The floorboards had been exposed and they were allowing cold drafts to penetrate into the living areas, making the room cold and almost unbearable in very cold weather. Some of the air bricks around the house had been closed off and there was a connection to the other half of the building.

We insulated the floor and added an air tight layer underneath to make sure that no drafts of cold air could get into the living areas. We added extra air bricks to make sure that the area under the floor was well ventilated.

The homeowner has since told us that the drafts have stopped and the room is far more comfortable than it was before we did the work.

Wall insulation project completed.

As part of a major refurbishment we installed external and internal wall insulation to a semi detached house in South Manchester. Putting external cladding onto the front of a house alters the look of the property and can run into problems with planning constraints. We put wood fibre insulation down the side wall as it would be partially hidden by the adjoining house.

Inside the property we put wood fibre insulation on the front walls and the rear walls, this meant that when combined with the external wall insulation the house was almost entirely wrapped. Wrapping the house externally is the best way to insulate a house, but it doesn’t suit every property, nor is it allowed if the property is listed or situated in a conservation area.

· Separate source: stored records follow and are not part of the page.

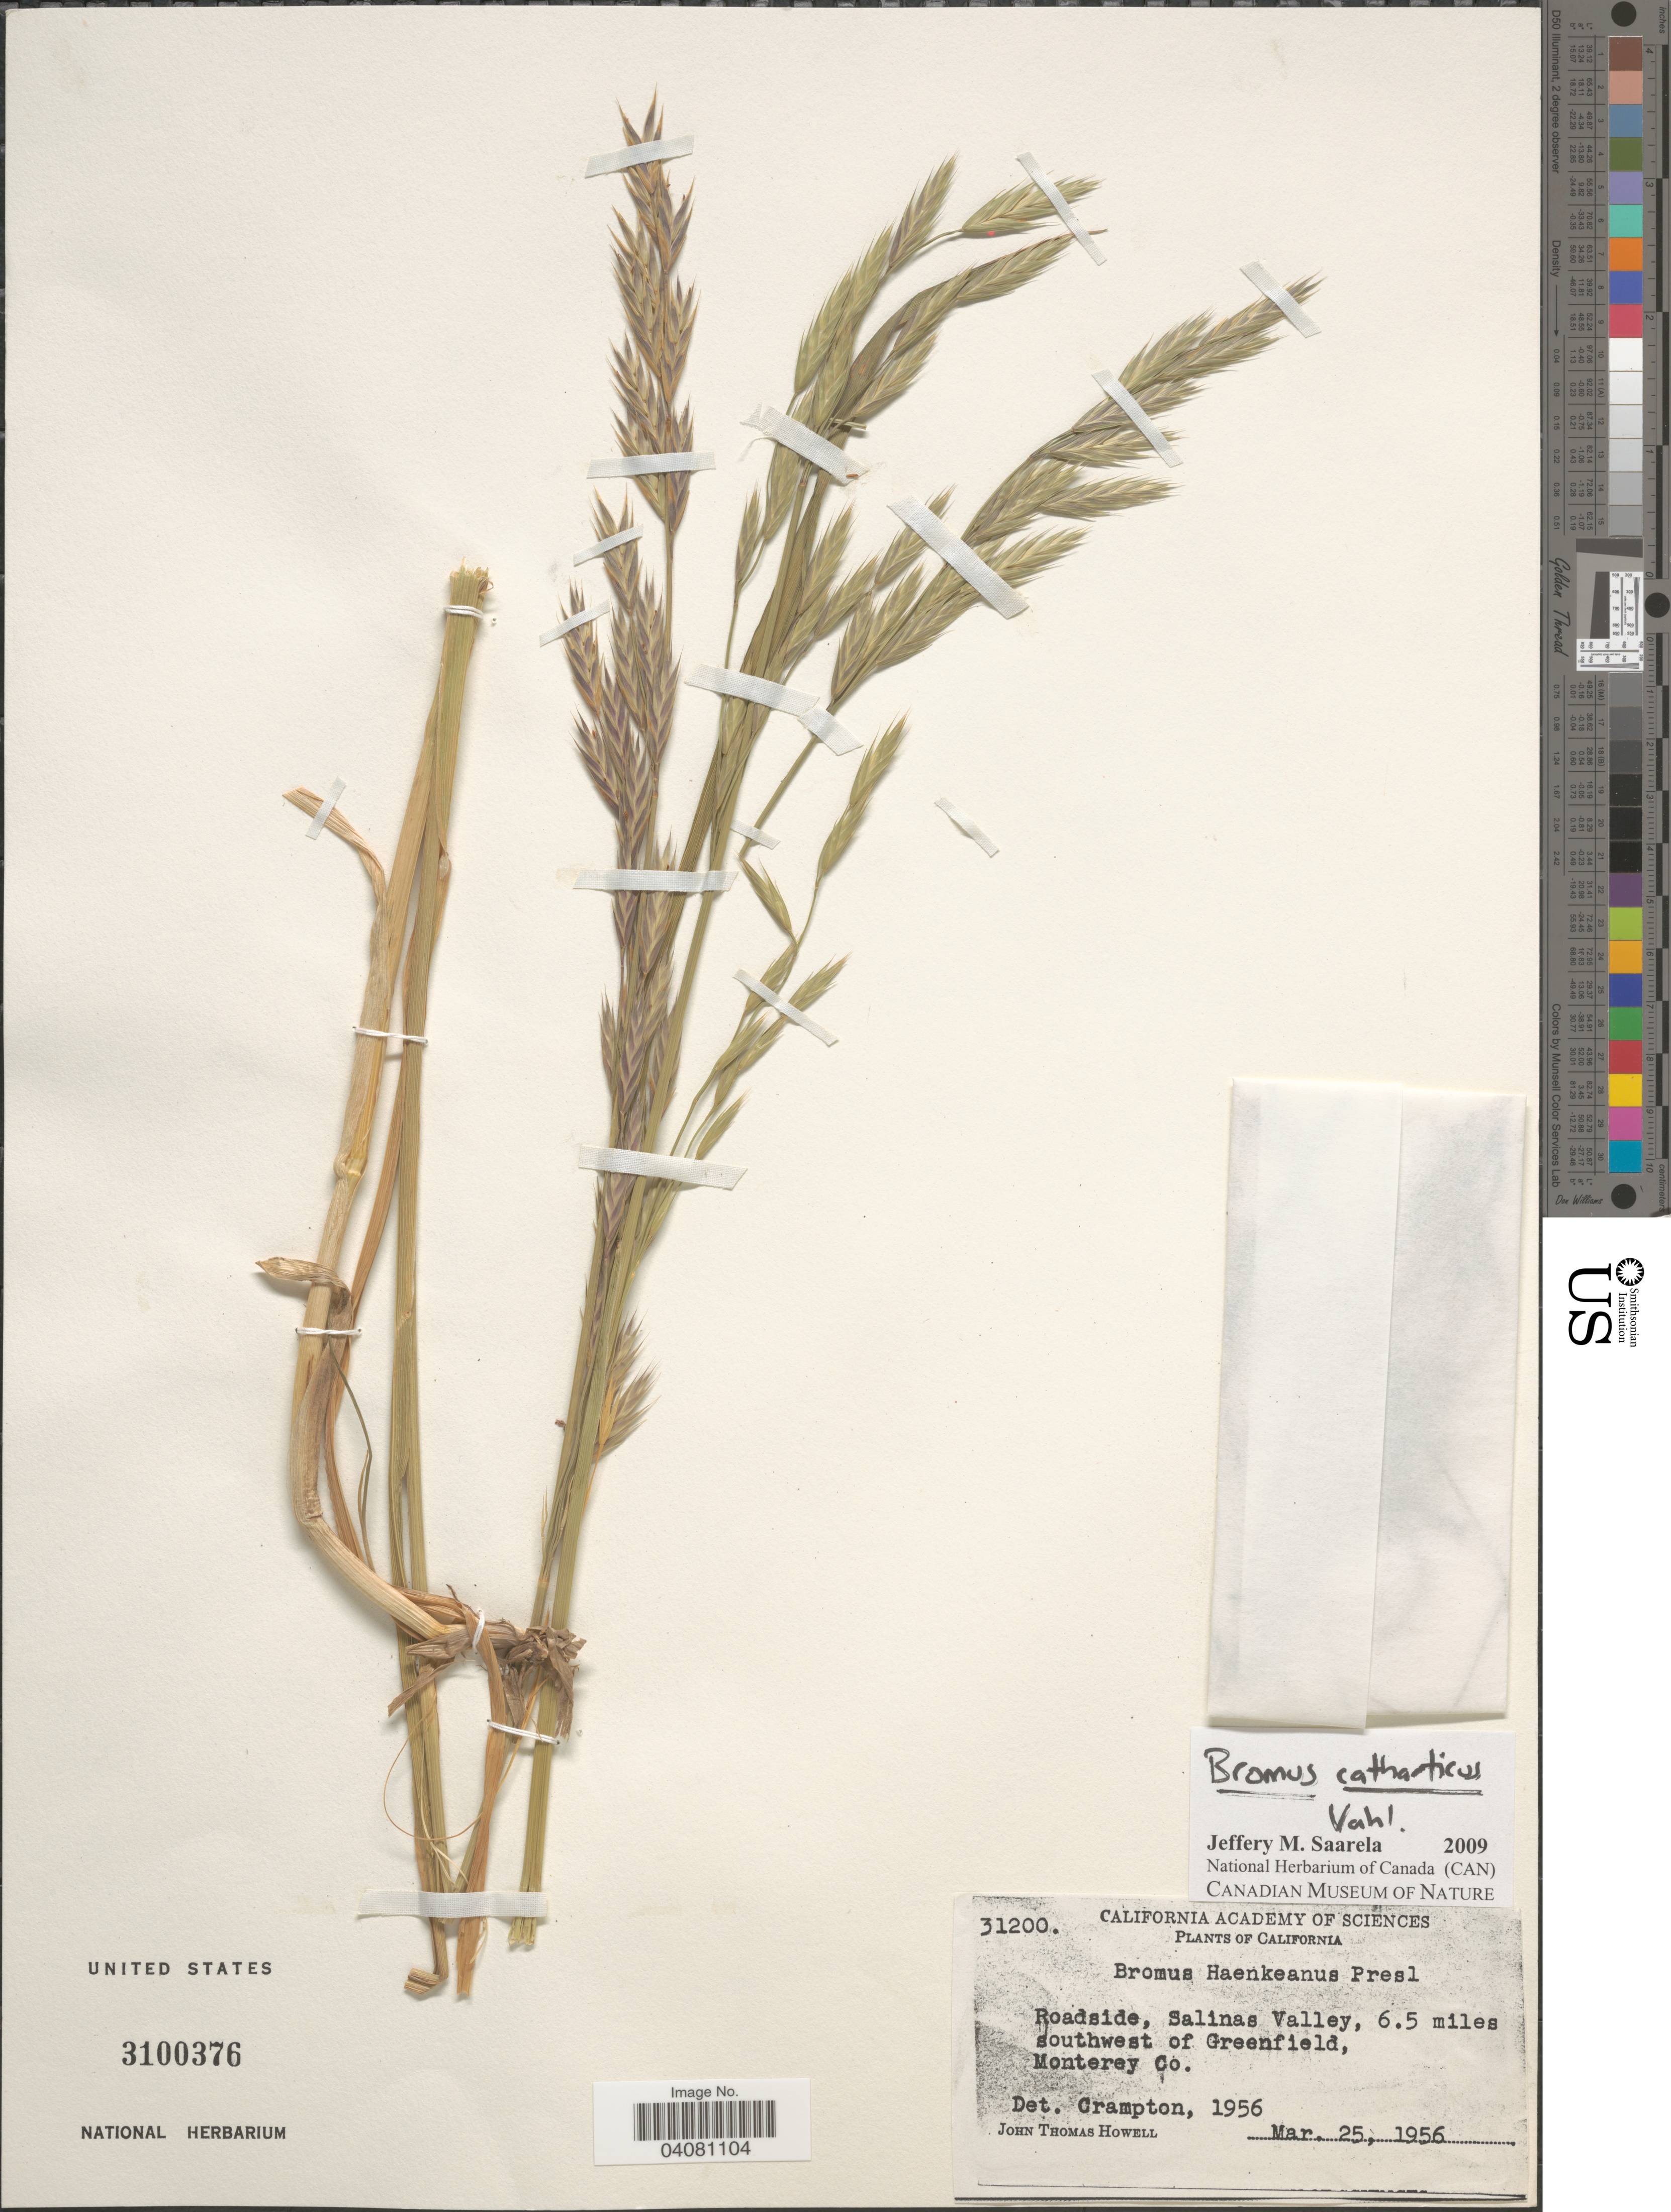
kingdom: Plantae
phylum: Tracheophyta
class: Liliopsida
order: Poales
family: Poaceae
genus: Bromus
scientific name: Bromus catharticus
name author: Vahl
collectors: J. T. Howell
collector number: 31200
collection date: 1956-03-25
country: United States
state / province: California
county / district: Monterey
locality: Roadside, Salinas Valley, 6.5 miles southwest of Greenfield, Monterey Co.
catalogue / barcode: US 3100376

Wood fibre insulation was the best material to use for this property as it allows the walls to breathe and it lets moisture through the structure. It improves the air quality and slows the heat loss making for a more comfortable and less humid internal atmosphere.

The surface of the insulation is rendered with a lime render further increasing the moisture controlling aspect of the product.

Lazy bank holidays

To think that it was only a few short weeks ago when the awful winter weather finally turned a corner. The cold and wind and rain seem like a distant memory. It seems churlish turn our thoughts to insulation and making our homes warmer, but its during hot weather that one of the side effects of insulation comes to the fore.

Ventilation is an important aspect to consider when you’re improving the insulation levels of your home. Its during these summer months that we realise we also need ventilation. In fact ventilation is an important aspect in most homes.

It can be as simple as opening a window to the more complex heat recovery systems. The type of system you need depends on how air tight your home is. If its very air tight, you might find a mechanical heat recovery ventilation system is just what you need. If however, you have a more traditional draughty home, you might only need intermittent extraction in the kitchen and bathroom.

Not having the right level of ventilation can lead to over heating in summer and condensation and mould problems in the winter. As part of our initial assessment we will ascertain how much and what type of ventilation your home has. We can also organise air tightness tests, these are especially useful if you are embarking on a major renovation or remodel. Having data from before work started and doing another test once work has finished will give you a good idea of how successful your efforts have been.